__Extracted text__
───

Nathan Pritikin was an engineer who had no formal training in nutrition or dietetics. Yet he richly deserves the title “The Man Who Healed America’s Heart.” Pritikin advocated a low-fat, high-fiber, largely plant-based diet that helped him and many other people recover from severe coronary artery disease. He launched a research program that validated his ideas about nutrition and produced numerous clinical studies published in the most prestigious medical journals.
Pritikin attended the University of Chicago from 1933 to 1935 but left before finishing his bachelor’s degree. He went on to become an inventor, holding many U.S. patents in engineering, photography, and aeronautics.
While working for the OSS (the forerunner to the CIA), Pritikin had seen some classified information that deaths from natural causes (such as heart attacks and strokes) had actually gone down in Germany during the war. Pritikin suspected that this puzzling phenomenon was probably the result of food rationing: rich, fatty foods such as meat, butter, and eggs were simply in short supply. As a result, Pritikin started following the work of Dr. Lester Morrison, a physician who treated heart disease by giving patients a diet that mimicked wartime rationing.
Morrison found that Pritikin’s total cholesterol was over 300 mg/dL, which is dangerously high. Then a stress echocardiogram showed that Pritikin’s coronary arteries were clogging up. A second cardiologist confirmed that Pritikin had substantial coronary artery disease. He was only 41 years old.
A team of cardiologists gave Pritikin the standard advice of the day: stop exercising, stop climbing stairs, take it easy, and take naps in the afternoon. He ignored them. Instead, he decided to change his diet. He knew from population studies that atherosclerosis can build up in the coronary arteries at any total cholesterol level above 160 mg/dL. By April 1958, Pritikin became a vegetarian and started running several miles a day. Within a month, his total cholesterol dropped to 162 mg/dL. In January 1960, his total cholesterol was down to 120 mg/dL, and the results of his cardiac stress test were totally normal. In other words, he had cured his own heart disease.

───

__Complete the following__
A. List each piece of advice that the cardiologists gave Pritikin, according to the text about Nathan Pritikin.
B. Write the next part of the text about Nathan Pritikin, starting right after its last sentence.

───

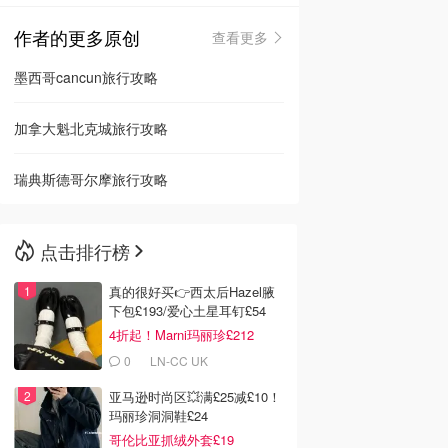
作者的更多原创
查看更多
🇳🇿
新西兰
墨西哥cancun旅行攻略
加拿大魁北克城旅行攻略
瑞典斯德哥尔摩旅行攻略
点击排行榜
真的很好买👉西太后Hazel腋
下包£193/爱心土星耳钉£54
4折起！Marni玛丽珍£212
0
LN-CC UK
亚马逊时尚区💥满£25减£10！
玛丽珍洞洞鞋£24
哥伦比亚抓绒外套£19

───

__Results of the exercise__
A.
- Stop exercising
- Stop climbing stairs
- Take it easy
- Take naps in the afternoon

B.
Over the following 25 years, Nathan Pritikin launched several research projects that provided study after study validating the efficacy of his diet and exercise program for treating heart disease. More than 100 of these studies have now been published in important medical journals, including the New England Journal of Medicine, the Journal of the American Medical Association, and Circulation. Pritikin also wrote some best-selling books and opened a health resort that was featured on the CBS television program 60 Minutes.
In this video from 1982, Dr. John McDougall interviewed Nathan Pritikin:
During the 1970s, Pritikin engaged in numerous televised debates with Dr. Robert Atkins, a cardiologist who was advocating a diet that was diametrically opposed to the Pritikin diet. Instead of a low-fat, vegetarian diet that gets a lot of its calories from starch, Atkins was promoting a diet that was devoid of carbohydrates and correspondingly high in fat and protein. Ultimately, Pritikin was able to have the last word in the debate.
Few people knew that Nathan Pritikin had been suffering since 1957 from anemia and leukemia caused by radiation treatment that had been given to him to treat a skin disorder. After being stable for so many years, his condition started to deteriorate in late 1984. Then, an experimental treatment led to severe complications, including kidney failure and serious liver damage. Rather than depending on life-support systems, Pritikin chose to end his own life. He also insisted that the results of his autopsy be published in a medical journal. The results of his autopsy were published in the New England Journal of Medicine. The pathologist reported that Pritikin had no signs of heart disease, and his arteries were as soft and pliable as a teenager’s. “In a man 69 years old, the near absence of atherosclerosis and the complete absence of its effects are remarkable.”[1]
Reference List
- Hubbard JD, Inkeles S, Barnard RJ. Nathan Pritikin’s heart. N Engl J Med. 1985;313(1):52.